Reputation: 83
I have a problem I have been working. I have a dataset of dates (in a data frame format) that I need to search through and find the last day of each month and put them into a new data frame. There is also a value in the next column that goes with it. Heres a sample of the dates.
[1] "2015-05-21" "2015-05-20" "2015-05-19" "2015-05-18" "2015-05-15" "2015-05-14"
[7] "2015-05-13" "2015-05-12" "2015-05-11" "2015-05-08" "2015-05-07" "2015-05-06"
[13] "2015-05-05" "2015-05-04" "2015-05-01" "2015-04-30" "2015-04-29" "2015-04-28"
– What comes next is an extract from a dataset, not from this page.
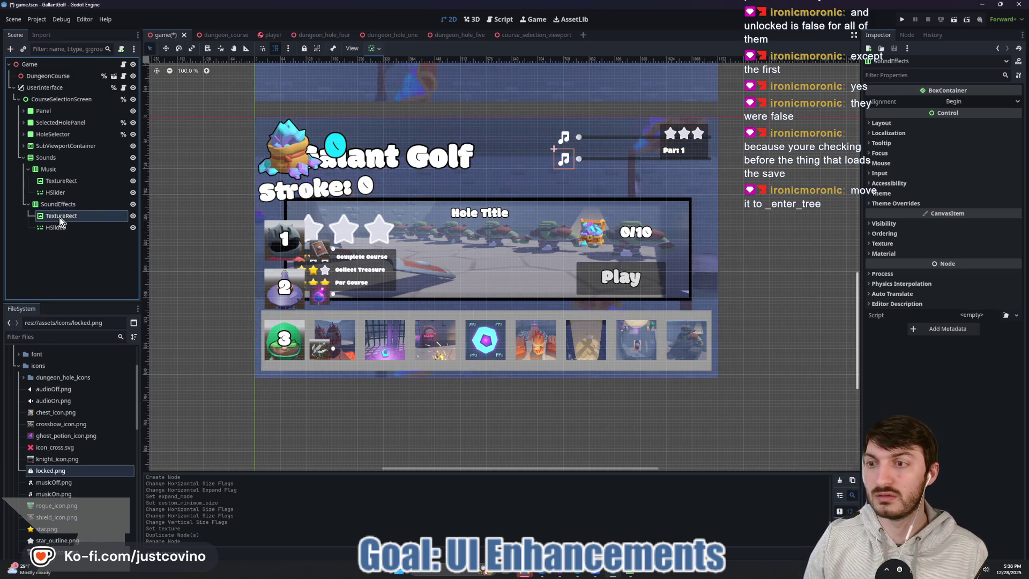
pyautogui.click(937, 102)
pyautogui.click(972, 102)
[19] "2015-04-27" "2015-04-24" "2015-04-23" "2015-04-22" "2015-04-21" "2015-04-20"
[25] "2015-04-17" "2015-04-16" "2015-04-15" "2015-04-14" "2015-04-13" "2015-04-10"
[31] "2015-04-09" "2015-04-08" "2015-04-07" "2015-04-06" "2015-04-02" "2015-04-01"
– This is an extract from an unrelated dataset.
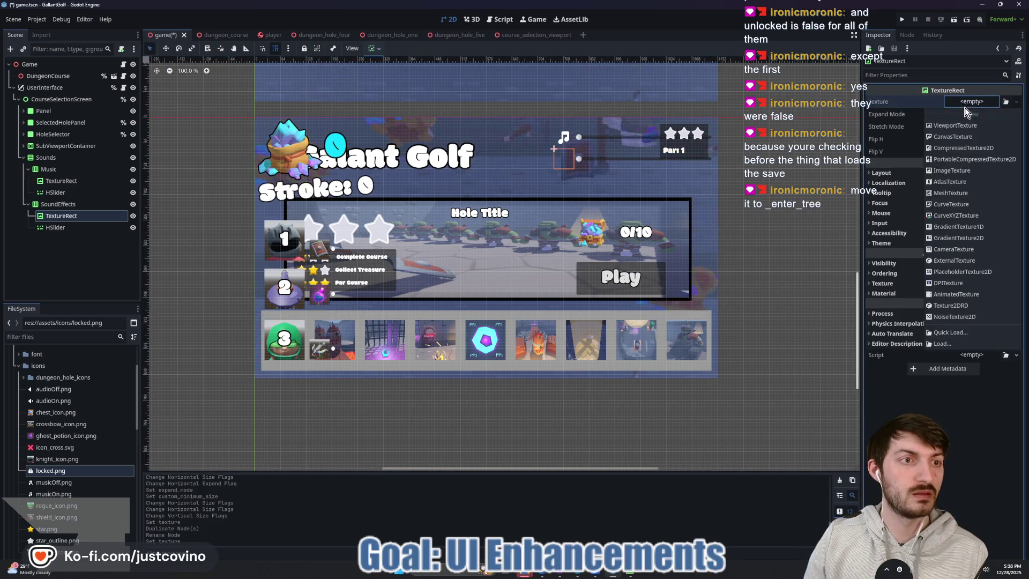
pyautogui.click(960, 336)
[37] "2015-03-31" "2015-03-30" "2015-03-27" "2015-03-26" "2015-03-25" "2015-03-24"
[43] "2015-03-23" "2015-03-20" "2015-03-19" "2015-03-18" "2015-03-17" "2015-03-16"
[49] "2015-03-13" "2015-03-12" "2015-03-11" "2015-03-10" "2015-03-09" "2015-03-06"
[55] "2015-03-05" "2015-03-04" "2015-03-03" "2015-03-02" "2015-02-27" "2015-02-26"
[61] "2015-02-25" "2015-02-24" "2015-02-23" "2015-02-20" "2015-02-19" "2015-02-18"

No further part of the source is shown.